### Records for the task:
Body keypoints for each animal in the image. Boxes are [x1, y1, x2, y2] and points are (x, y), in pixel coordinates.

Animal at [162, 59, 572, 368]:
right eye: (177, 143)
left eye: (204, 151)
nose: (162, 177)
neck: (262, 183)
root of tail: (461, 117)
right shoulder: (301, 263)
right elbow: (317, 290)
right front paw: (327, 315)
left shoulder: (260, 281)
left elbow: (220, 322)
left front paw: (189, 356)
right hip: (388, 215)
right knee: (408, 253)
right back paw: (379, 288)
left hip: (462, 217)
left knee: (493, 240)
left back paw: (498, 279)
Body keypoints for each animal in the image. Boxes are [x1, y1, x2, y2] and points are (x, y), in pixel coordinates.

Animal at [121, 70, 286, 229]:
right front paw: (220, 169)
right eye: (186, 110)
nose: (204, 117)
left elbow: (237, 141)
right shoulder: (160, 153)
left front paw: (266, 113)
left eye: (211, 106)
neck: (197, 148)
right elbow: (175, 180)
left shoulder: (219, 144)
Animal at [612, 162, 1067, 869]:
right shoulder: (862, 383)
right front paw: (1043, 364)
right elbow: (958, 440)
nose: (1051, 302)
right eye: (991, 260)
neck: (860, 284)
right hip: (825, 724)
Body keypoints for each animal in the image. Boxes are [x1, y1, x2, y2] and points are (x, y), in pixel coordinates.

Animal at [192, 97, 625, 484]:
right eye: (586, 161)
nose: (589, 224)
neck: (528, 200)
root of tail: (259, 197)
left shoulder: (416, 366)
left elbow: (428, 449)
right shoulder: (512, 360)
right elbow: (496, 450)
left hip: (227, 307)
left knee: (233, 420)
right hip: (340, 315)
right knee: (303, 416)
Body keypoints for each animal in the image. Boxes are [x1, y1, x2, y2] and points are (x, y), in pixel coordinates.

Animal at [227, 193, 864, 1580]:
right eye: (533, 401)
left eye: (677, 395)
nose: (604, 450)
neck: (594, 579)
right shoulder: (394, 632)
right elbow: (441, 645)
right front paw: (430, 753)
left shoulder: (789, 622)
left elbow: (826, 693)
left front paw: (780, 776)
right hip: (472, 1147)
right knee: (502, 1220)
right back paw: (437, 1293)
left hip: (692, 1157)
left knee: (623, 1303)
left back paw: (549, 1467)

### Problem requirements:
Taking the material above, report how many of its lines contain the word "front". Add nothing else.

### Answer box:
7